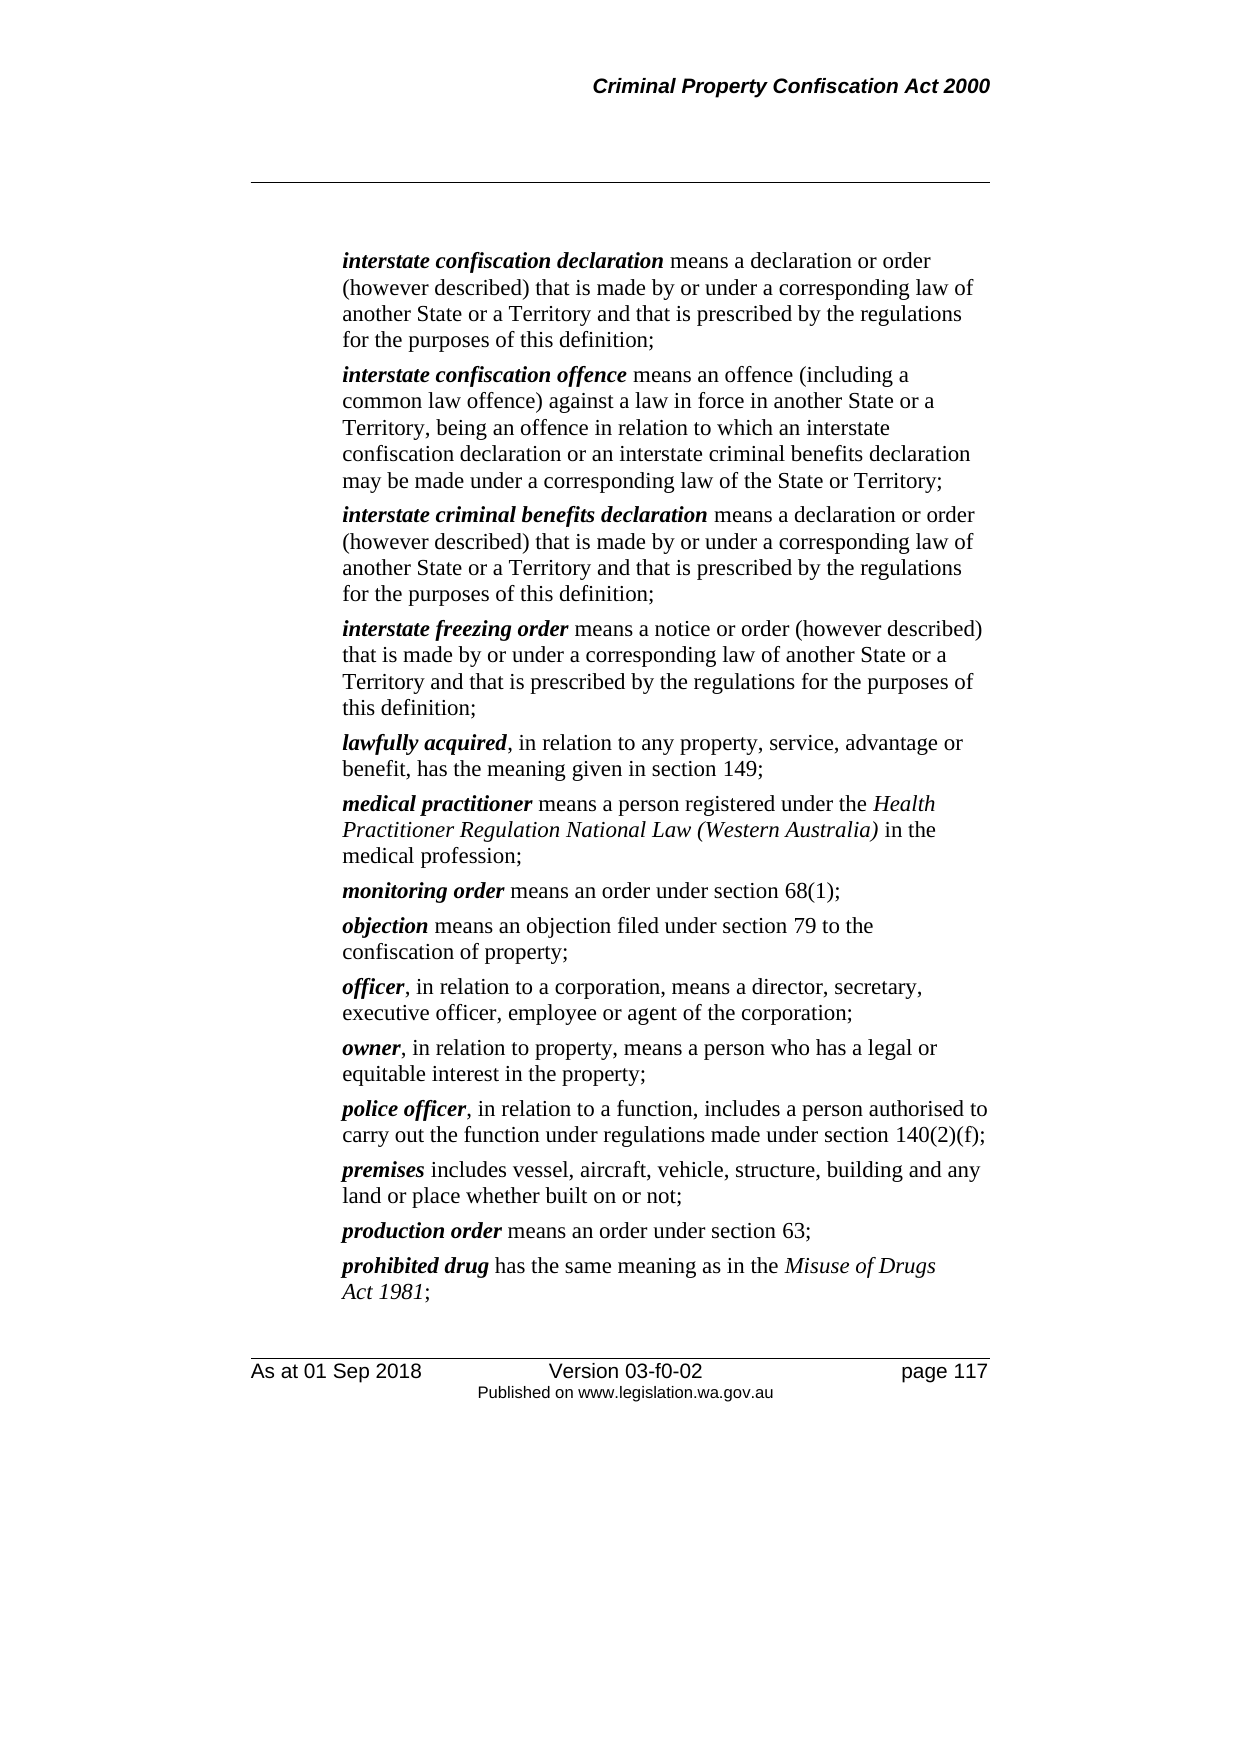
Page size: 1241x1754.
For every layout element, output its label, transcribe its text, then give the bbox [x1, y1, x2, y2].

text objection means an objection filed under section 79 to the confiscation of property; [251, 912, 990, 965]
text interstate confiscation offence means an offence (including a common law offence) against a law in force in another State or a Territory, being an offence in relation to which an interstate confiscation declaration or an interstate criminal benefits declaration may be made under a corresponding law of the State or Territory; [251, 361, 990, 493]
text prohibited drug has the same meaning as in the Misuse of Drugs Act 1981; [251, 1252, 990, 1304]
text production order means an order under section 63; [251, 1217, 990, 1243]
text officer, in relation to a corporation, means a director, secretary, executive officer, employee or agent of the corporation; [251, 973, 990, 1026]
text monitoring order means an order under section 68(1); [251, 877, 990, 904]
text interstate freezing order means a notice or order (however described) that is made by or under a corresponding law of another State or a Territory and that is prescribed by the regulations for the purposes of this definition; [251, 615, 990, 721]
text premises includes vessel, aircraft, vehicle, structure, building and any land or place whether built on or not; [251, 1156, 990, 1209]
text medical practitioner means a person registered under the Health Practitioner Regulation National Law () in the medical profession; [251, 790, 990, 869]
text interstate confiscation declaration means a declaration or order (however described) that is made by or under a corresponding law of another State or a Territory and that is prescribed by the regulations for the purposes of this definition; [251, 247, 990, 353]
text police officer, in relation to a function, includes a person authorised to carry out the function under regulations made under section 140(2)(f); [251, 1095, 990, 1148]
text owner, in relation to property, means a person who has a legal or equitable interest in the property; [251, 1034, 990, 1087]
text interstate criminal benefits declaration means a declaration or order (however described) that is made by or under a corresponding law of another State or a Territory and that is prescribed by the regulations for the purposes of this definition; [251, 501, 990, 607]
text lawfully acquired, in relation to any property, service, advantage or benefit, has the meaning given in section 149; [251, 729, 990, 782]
◇ ◇ ◇ ◇ ◇ ◇ ◇
### What is being asked
Reproduce the material above in full, images excluded.

### Completed task
Page size: 1241x1754.
For every layout element, output its label, transcribe its text, then give the bbox [x1, y1, x2, y2].

text objection means an objection filed under section 79 to the confiscation of property; [251, 912, 990, 965]
text interstate confiscation offence means an offence (including a common law offence) against a law in force in another State or a Territory, being an offence in relation to which an interstate confiscation declaration or an interstate criminal benefits declaration may be made under a corresponding law of the State or Territory; [251, 361, 990, 493]
text prohibited drug has the same meaning as in the Misuse of Drugs Act 1981; [251, 1252, 990, 1304]
text production order means an order under section 63; [251, 1217, 990, 1243]
text officer, in relation to a corporation, means a director, secretary, executive officer, employee or agent of the corporation; [251, 973, 990, 1026]
text monitoring order means an order under section 68(1); [251, 877, 990, 904]
text interstate freezing order means a notice or order (however described) that is made by or under a corresponding law of another State or a Territory and that is prescribed by the regulations for the purposes of this definition; [251, 615, 990, 721]
text premises includes vessel, aircraft, vehicle, structure, building and any land or place whether built on or not; [251, 1156, 990, 1209]
text medical practitioner means a person registered under the Health Practitioner Regulation National Law () in the medical profession; [251, 790, 990, 869]
text interstate confiscation declaration means a declaration or order (however described) that is made by or under a corresponding law of another State or a Territory and that is prescribed by the regulations for the purposes of this definition; [251, 247, 990, 353]
text police officer, in relation to a function, includes a person authorised to carry out the function under regulations made under section 140(2)(f); [251, 1095, 990, 1148]
text owner, in relation to property, means a person who has a legal or equitable interest in the property; [251, 1034, 990, 1087]
text interstate criminal benefits declaration means a declaration or order (however described) that is made by or under a corresponding law of another State or a Territory and that is prescribed by the regulations for the purposes of this definition; [251, 501, 990, 607]
text lawfully acquired, in relation to any property, service, advantage or benefit, has the meaning given in section 149; [251, 729, 990, 782]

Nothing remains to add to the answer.